In late March, the Hunza Valley is blanketed in pale pink apricot blossoms. The fields are green with wheat sprouts. After the independence of India and Pakistan in 1947, the Hunza was ruled by a dynasty until 1974. The valley is inhabited by the people of Brusho, who speak Brushaski.
Hunza is touted as the “Shangri-la” and is known as the “Village of Longevity.” This beauty and the life of this village supported by fruit trees, may be the “secret of longevity” that it is famous for.
Burushaski, the language spoken by the people of Brusho, is an “isolated language” that has not been found to be associated with any other language. It is said that they are the descendants of language groups that existed in this area before the arrival of the Indo-Aryan people. Burushashki-speakers also live in the Hunza Valley, the Nagar Valley across the Hunza River, the Yasin Valley leading to the Wakhan Corridor, and the Ishkoman Valley.
This is a view of the center of Baltit village. In the past, large buildings were limited to the surrounding of the Baltit Fort, which was the castle of the feudal lord, and the Darbar Hotel, but now large buildings (hotels) are becoming more prominent.
Rakaposhi peak (7,788m) seen from Baltit Village. It is in a mountain in the Nagar Valley on the opposite bank of the Hunza River and is a famous peak that can be viewed from everywhere in Hunza.
Also Diran Peak (7,266m) as seen from Baltit Village.

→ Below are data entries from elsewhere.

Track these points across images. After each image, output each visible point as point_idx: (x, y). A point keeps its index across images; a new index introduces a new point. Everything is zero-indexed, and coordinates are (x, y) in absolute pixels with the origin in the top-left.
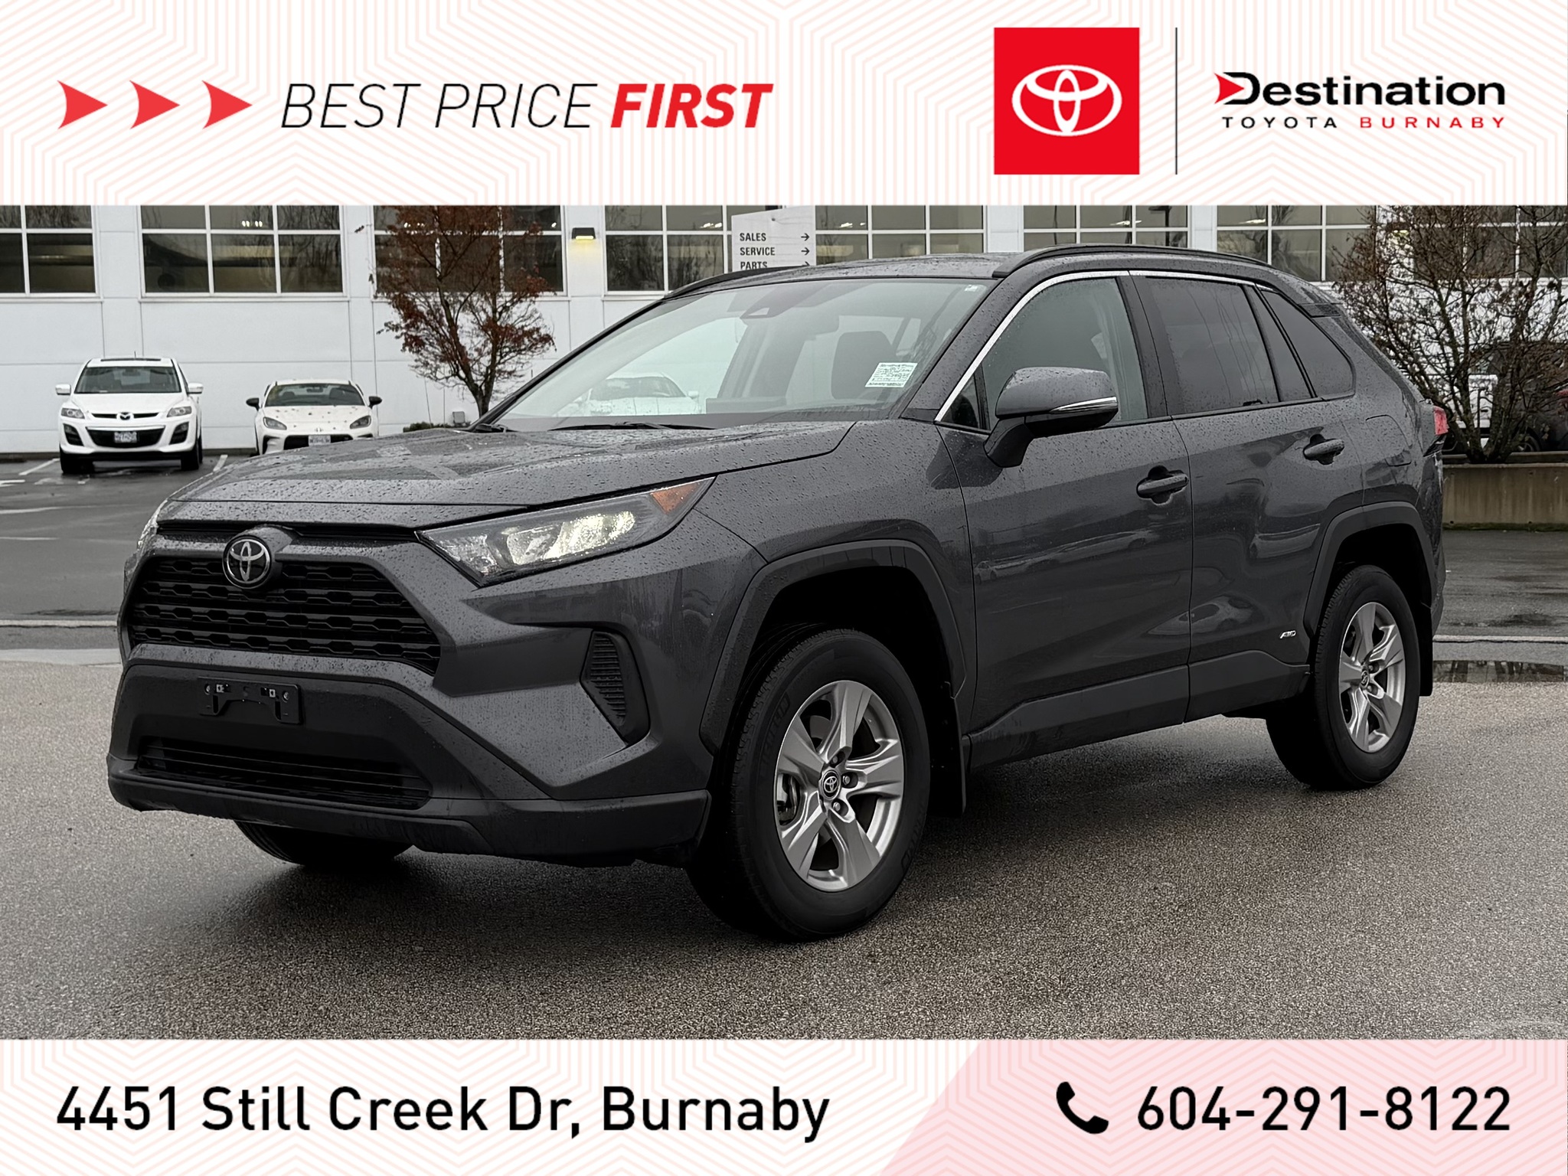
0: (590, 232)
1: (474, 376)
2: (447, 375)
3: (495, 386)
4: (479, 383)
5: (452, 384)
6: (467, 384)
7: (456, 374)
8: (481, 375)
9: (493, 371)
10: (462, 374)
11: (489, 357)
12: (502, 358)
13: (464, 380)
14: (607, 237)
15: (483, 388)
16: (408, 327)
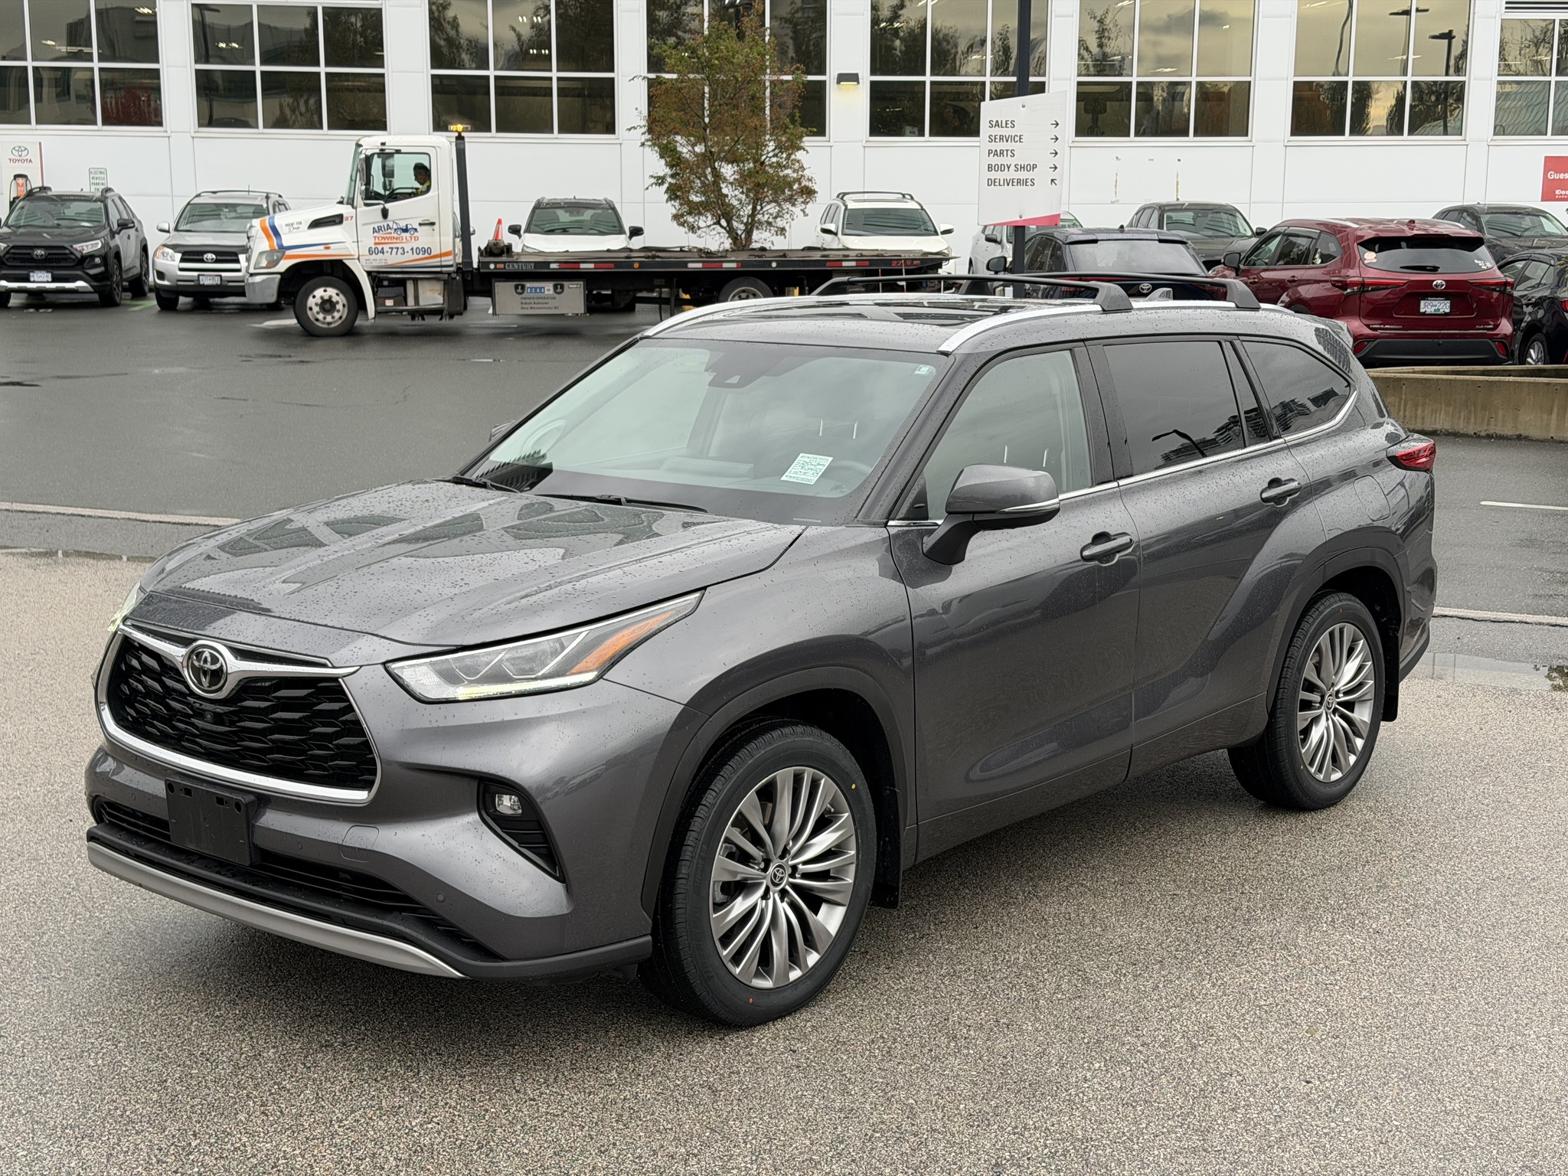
0: (854, 78)
1: (735, 224)
2: (709, 223)
3: (756, 235)
4: (739, 232)
5: (714, 232)
6: (728, 232)
7: (718, 223)
8: (742, 223)
9: (753, 220)
10: (723, 222)
11: (751, 207)
12: (762, 208)
13: (725, 228)
14: (873, 83)
15: (743, 236)
16: (673, 176)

I walked between Altit Village and Duiker Hill, where the flowering apricots bloom.
The apricots in full bloom. You can see just how important the apricot trees are in the lives of the villagers, the fruit, its seeds and the oil taken from the seeds.

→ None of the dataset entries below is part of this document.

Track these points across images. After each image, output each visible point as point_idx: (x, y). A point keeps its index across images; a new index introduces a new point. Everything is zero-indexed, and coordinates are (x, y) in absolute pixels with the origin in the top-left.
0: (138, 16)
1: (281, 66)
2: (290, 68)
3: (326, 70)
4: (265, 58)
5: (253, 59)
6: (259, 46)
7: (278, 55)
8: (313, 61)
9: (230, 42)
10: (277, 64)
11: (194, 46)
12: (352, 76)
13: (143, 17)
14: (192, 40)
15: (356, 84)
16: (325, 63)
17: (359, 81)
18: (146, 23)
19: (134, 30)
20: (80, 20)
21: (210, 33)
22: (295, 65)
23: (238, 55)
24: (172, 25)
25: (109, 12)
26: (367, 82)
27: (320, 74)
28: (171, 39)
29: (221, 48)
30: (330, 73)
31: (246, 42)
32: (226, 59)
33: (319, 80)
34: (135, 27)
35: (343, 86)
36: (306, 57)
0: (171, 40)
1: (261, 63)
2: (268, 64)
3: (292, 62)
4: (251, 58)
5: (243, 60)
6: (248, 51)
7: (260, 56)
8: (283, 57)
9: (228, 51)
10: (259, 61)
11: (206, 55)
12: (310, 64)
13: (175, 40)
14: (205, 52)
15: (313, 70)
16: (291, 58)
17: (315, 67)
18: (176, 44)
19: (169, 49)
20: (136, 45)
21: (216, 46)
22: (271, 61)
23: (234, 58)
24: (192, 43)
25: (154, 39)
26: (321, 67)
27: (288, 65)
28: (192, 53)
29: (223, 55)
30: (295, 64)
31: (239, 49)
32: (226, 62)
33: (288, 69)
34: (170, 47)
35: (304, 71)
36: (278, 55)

Altit Village was covered with many apricot trees. You can meet the beautiful villagers while walking around the village. The people of Hunza are white in appearance and many of them have light hair.

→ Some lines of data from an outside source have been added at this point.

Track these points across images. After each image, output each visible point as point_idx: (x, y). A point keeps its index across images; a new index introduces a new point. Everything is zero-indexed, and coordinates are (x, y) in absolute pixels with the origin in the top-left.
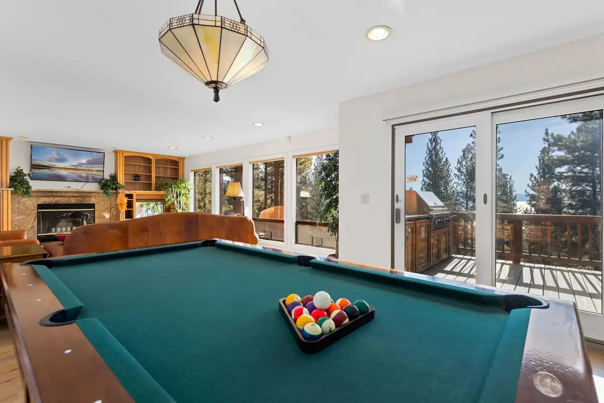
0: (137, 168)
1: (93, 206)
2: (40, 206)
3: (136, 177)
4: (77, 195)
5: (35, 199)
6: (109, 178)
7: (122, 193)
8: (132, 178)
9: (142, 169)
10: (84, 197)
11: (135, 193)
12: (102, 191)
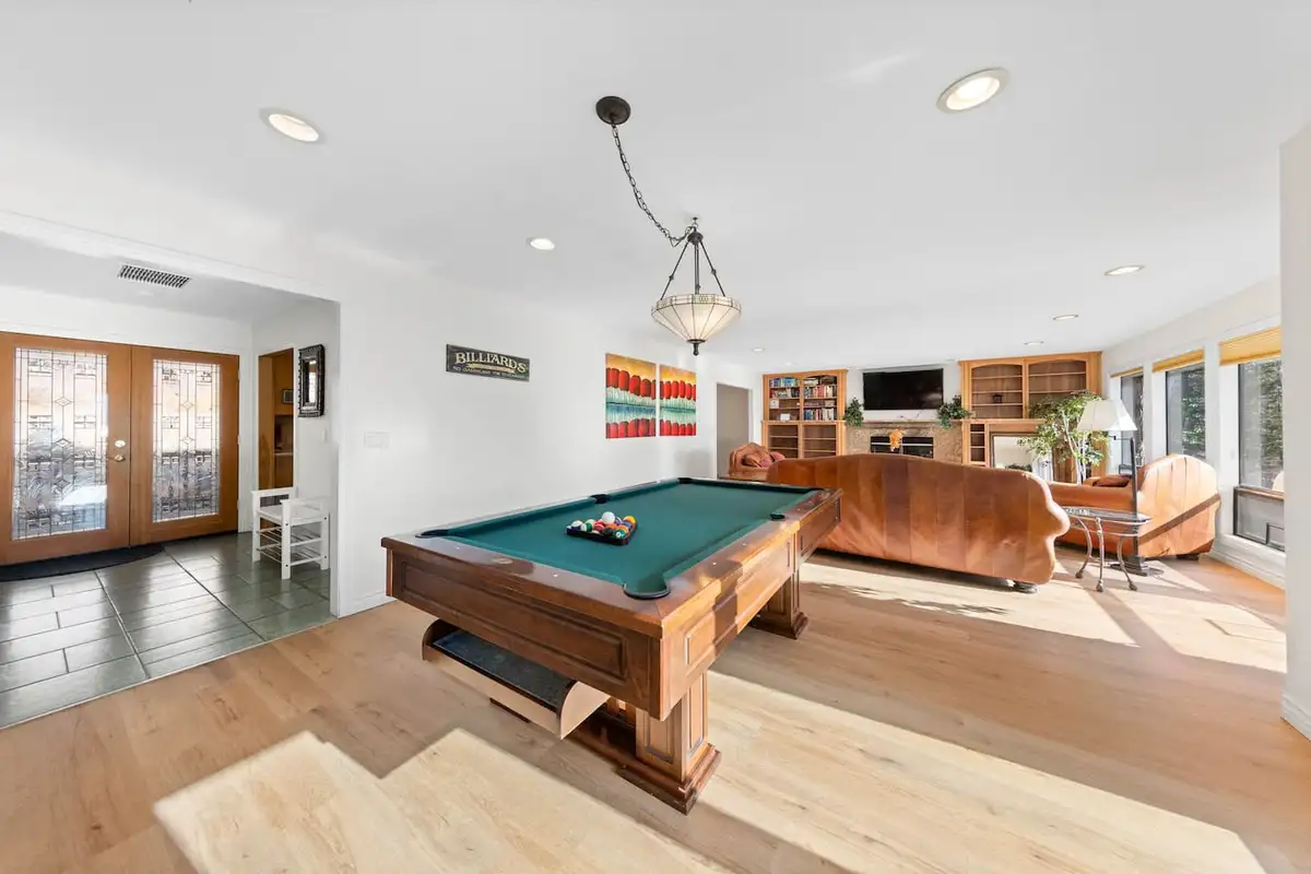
0: (1000, 383)
1: (930, 440)
2: (874, 439)
3: (997, 398)
4: (909, 426)
5: (868, 431)
6: (953, 402)
7: (966, 424)
8: (990, 399)
9: (1006, 384)
10: (920, 429)
11: (988, 423)
12: (940, 420)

I met such lovely children this day.
For lunch that day, we had local Hunza cuisine prepared at Amin’s house in Baltit Village.
Photographer Toshiki Nakanishi had just come to Hunza for a phototour, where he was taking pictures of the local cuisine as it was being made.
Here they were preparing Dowdo soup, a dish representative of Hunza.
They made such a delicious cheese chapatti (called Burus Sapik in Burushaski). Hunza cheese, mint, tomato, green onion, onion and fruit oil wrapped in wheat chapatti. It is very healthy, and it is recommended for vegetarians who come to Pakistan and have trouble finding things to eat.
Today’s lunch. Local cuisine with plenty of fruit oil and Hunza’s local wine are so wonderful.